When a person or entity registers a fictitious business name in New York County, the county clerk’s office records the owner’s legal name, the trade name they’ll use, the business address, the date filed, and the expiration date. Some filings also include a mailing address and a phone number. The DBA itself is not a legal entity · it is a name under which a real owner (a person, a partnership, an LLC, or a corporation) conducts business. If an applicant tells you they operate as “Metro Logistics” but the DBA shows the registrant as “Maria Chen, sole proprietor,” you now know Maria Chen is the owner and there is no LLC shielding her liability. That distinction matters for your credit file and your lien position.

How to search the New York County DBA registry

New York County maintains assumed name records in the county clerk’s office. The county clerk publishes a searchable index of filed DBAs. You can search by the trade name (the name the business uses publicly) or by the registrant’s legal name. A successful search returns the filing date, the expiration date (typically three to five years from filing, depending on when it was registered), and the registered owner’s information. If no record appears, the name is either not registered or the filing has expired. An expired DBA means the owner is no longer legally permitted to use that trade name in the county. If your applicant is using an expired name, they are operating without proper registration.

Why a DBA is not a registered entity

This is the mistake underwriters make constantly. A DBA is a registration of a trade name, not a business entity. It does not create a legal entity separate from the owner. If Maria Chen operates as “Metro Logistics” under a DBA, Maria Chen is still personally liable for all debts, lawsuits, and tax obligations. If the applicant is an LLC, the DBA is simply a record that the LLC is operating under a different name than its legal entity name. The real owner and liability entity is the LLC itself, not the DBA. You must follow the chain: find the DBA, identify the registrant (person or legal entity), then verify that person or entity in the Secretary of State registry (for LLCs, corporations, and partnerships) or through other means (for sole proprietors). A DBA lookup alone does not give you an ownership structure or a filing history. It is one piece of the verification puzzle.
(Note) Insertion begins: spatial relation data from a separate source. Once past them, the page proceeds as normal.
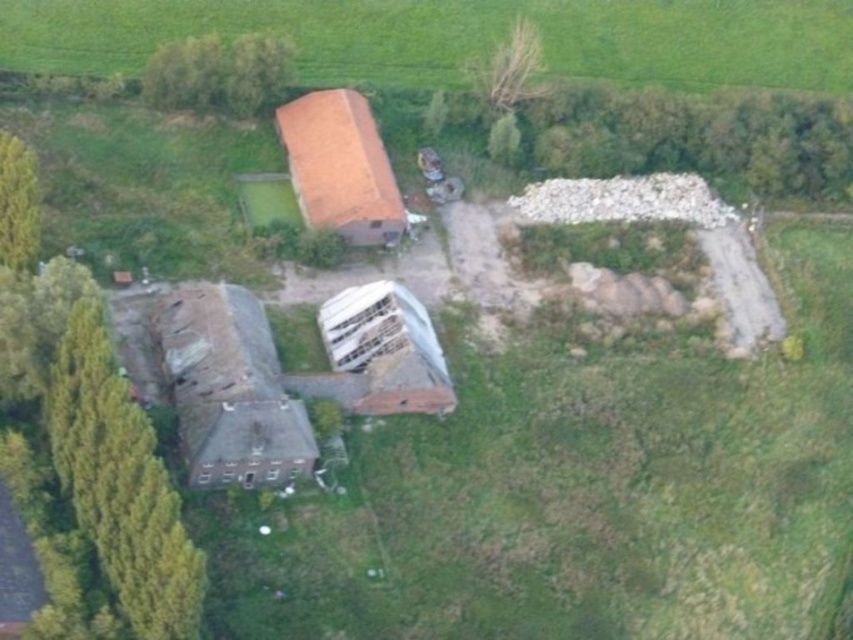
Question: Does green grass at upper center appear over brown tile roof at center?

Choices:
 (A) no
 (B) yes

Answer: (B)

Question: Does green grass at upper center appear on the right side of green leafy tree at left?

Choices:
 (A) no
 (B) yes

Answer: (B)

Question: Which point is farther to the camera?

Choices:
 (A) (791, 129)
 (B) (22, 250)
 (C) (189, 577)
 (D) (344, 221)

Answer: (A)

Question: Among these points, which one is farthest from the camera?

Choices:
 (A) (294, 156)
 (B) (769, 164)

Answer: (B)

Question: From the image, what is the correct spatial relationship of green leafy tree at lower left in relation to green leafy tree at upper center?

Choices:
 (A) below
 (B) above

Answer: (A)

Question: Which point is farther to the camera?

Choices:
 (A) (692, 77)
 (B) (352, 225)

Answer: (A)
Cross-checking with the Secretary of State

If the DBA registrant is an LLC, corporation, or partnership, you must pull that entity’s record from the New York Secretary of State. The Secretary of State filing will show officers, members, the address of record, the current status (active, dissolved, suspended), and the date of formation. The DBA shows only that the registered legal entity is using a different business name. The Secretary of State filing shows whether the entity itself is in good standing. A DBA registered to an LLC that the Secretary of State lists as dissolved is a red flag. It means the legal entity behind the name is dead.

Common traps in DBA underwriting

A recent registration (within 30 days) can signal a shell company or a rapid pivot. A sole proprietor who just registered a DBA after years of informal operation may lack the accounting discipline you need. Multiple DBAs registered to the same person in a short window may indicate a pattern of brand cycling or business instability. Expired DBAs that the applicant continues to claim they use suggest either negligence or evasion. If the applicant says “I operate as XYZ” and the DBA shows it expired six months ago, ask directly why they have not renewed. A vague answer is a credit signal.

Bottom line

A New York County DBA search is a mandatory first step when an applicant gives you a trade name. It tells you who owns the name and whether the registration is current. But it is not a substitute for verifying the actual legal entity (sole proprietor history, LLC status with the Secretary of State, partnership records). Pull the DBA, identify the registrant, then drill into the registrant’s full background. Many underwriters skip the DBA entirely and go straight to the Secretary of State · that misses sole proprietors and unregistered operators entirely. A complete file ties the DBA to the owner, the owner to the entity, and the entity to the risk profile. Do all three.